Entries provided:
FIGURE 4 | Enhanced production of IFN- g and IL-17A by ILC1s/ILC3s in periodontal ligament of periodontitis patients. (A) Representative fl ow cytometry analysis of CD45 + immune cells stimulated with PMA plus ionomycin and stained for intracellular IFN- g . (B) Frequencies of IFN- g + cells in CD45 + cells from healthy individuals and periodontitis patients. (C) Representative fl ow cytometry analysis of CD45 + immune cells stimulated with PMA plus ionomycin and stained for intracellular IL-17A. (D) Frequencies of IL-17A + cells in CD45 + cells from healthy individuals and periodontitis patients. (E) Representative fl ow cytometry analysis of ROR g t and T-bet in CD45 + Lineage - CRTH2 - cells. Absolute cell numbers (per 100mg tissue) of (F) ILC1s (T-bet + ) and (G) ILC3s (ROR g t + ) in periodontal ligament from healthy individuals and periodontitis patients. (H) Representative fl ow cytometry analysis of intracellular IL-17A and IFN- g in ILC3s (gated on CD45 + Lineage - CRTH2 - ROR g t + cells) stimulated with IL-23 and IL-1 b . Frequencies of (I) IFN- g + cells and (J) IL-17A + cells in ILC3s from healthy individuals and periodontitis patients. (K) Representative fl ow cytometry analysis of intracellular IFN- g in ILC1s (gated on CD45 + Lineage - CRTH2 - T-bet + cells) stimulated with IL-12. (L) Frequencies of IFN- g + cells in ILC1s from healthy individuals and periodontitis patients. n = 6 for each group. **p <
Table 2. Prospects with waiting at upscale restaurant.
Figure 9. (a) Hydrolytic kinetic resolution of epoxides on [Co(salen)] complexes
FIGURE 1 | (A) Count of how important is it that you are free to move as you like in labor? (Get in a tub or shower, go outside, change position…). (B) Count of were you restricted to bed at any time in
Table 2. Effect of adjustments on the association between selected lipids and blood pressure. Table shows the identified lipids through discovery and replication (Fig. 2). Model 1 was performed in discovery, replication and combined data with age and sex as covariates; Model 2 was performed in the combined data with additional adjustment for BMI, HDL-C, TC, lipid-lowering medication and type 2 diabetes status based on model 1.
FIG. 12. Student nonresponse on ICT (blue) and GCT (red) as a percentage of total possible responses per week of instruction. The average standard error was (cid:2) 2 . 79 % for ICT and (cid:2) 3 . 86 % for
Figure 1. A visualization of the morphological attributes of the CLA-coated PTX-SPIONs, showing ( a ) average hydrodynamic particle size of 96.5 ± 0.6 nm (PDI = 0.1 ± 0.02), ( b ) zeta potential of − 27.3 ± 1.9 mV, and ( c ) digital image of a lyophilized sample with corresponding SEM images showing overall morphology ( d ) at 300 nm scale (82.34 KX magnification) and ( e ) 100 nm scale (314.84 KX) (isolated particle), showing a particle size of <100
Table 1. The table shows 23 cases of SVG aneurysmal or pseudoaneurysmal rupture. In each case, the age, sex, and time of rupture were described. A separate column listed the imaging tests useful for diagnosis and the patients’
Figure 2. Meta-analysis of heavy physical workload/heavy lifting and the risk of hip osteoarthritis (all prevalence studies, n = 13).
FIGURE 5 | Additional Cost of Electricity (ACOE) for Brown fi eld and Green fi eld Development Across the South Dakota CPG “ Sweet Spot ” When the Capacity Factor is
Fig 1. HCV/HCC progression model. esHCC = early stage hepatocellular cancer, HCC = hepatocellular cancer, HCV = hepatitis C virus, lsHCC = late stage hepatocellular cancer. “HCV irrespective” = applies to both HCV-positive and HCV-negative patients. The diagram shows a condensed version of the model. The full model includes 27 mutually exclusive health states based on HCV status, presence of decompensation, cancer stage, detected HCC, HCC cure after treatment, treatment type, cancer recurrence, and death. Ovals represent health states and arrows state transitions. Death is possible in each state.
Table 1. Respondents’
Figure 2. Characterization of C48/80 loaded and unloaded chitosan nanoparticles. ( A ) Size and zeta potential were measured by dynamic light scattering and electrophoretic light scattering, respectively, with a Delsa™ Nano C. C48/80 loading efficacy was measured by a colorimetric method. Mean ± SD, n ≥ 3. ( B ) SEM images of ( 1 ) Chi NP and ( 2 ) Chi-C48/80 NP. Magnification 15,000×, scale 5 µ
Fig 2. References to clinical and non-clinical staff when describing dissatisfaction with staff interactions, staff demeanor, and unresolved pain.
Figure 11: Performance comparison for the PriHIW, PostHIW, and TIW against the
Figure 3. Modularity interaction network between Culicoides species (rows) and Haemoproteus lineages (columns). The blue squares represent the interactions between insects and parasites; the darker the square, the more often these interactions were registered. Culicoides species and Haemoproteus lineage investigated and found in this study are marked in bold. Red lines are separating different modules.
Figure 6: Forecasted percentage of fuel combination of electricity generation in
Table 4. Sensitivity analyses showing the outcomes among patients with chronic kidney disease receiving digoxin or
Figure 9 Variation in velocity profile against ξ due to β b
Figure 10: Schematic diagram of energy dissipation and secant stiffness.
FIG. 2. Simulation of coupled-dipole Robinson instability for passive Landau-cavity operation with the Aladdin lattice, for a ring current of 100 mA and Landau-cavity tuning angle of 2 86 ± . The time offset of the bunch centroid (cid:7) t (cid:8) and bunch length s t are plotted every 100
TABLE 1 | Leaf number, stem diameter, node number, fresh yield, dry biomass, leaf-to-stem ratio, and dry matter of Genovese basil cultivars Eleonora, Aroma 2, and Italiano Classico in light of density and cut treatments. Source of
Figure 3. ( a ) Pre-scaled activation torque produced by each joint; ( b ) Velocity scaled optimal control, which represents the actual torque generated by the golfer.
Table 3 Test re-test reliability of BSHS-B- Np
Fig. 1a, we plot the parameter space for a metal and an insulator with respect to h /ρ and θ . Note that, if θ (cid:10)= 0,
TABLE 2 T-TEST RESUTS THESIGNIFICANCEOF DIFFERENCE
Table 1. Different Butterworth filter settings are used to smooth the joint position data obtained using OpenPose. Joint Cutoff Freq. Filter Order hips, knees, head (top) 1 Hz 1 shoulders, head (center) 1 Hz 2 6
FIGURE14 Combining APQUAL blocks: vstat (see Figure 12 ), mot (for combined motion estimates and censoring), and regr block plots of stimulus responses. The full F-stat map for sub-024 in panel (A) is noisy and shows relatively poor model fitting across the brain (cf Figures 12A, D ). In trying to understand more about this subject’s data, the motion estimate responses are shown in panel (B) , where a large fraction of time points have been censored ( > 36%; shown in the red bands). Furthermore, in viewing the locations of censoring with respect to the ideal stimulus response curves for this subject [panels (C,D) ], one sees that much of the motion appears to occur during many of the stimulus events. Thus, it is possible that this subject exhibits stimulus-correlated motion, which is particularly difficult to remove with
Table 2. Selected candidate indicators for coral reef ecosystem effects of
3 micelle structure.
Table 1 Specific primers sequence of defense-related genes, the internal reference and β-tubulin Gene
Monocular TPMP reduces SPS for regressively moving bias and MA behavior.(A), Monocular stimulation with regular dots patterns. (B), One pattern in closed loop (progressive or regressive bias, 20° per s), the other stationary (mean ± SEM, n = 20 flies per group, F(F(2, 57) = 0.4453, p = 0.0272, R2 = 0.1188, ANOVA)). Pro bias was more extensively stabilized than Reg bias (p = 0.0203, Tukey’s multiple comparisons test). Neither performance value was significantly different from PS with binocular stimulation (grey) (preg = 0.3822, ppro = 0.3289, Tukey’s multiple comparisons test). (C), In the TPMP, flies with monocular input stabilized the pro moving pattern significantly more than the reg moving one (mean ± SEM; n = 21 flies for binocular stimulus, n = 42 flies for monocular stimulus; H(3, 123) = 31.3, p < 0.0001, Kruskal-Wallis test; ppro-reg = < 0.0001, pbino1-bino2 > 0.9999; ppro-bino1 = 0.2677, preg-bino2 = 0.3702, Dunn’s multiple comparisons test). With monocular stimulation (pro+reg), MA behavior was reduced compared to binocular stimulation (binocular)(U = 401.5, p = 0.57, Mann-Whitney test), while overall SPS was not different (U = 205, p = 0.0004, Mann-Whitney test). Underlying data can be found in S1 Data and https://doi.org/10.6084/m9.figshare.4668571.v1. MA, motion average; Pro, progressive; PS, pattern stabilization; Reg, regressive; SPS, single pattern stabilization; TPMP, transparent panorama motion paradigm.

Exercise details: Your answer should be the lines above from the one containing "FIG. 12. Student" through the one containing "Table 1. The", copied exactly and with both ends kept.

Solved exercise:
FIG. 12. Student nonresponse on ICT (blue) and GCT (red) as a percentage of total possible responses per week of instruction. The average standard error was (cid:2) 2 . 79 % for ICT and (cid:2) 3 . 86 % for
Figure 1. A visualization of the morphological attributes of the CLA-coated PTX-SPIONs, showing ( a ) average hydrodynamic particle size of 96.5 ± 0.6 nm (PDI = 0.1 ± 0.02), ( b ) zeta potential of − 27.3 ± 1.9 mV, and ( c ) digital image of a lyophilized sample with corresponding SEM images showing overall morphology ( d ) at 300 nm scale (82.34 KX magnification) and ( e ) 100 nm scale (314.84 KX) (isolated particle), showing a particle size of <100
Table 1. The table shows 23 cases of SVG aneurysmal or pseudoaneurysmal rupture. In each case, the age, sex, and time of rupture were described. A separate column listed the imaging tests useful for diagnosis and the patients’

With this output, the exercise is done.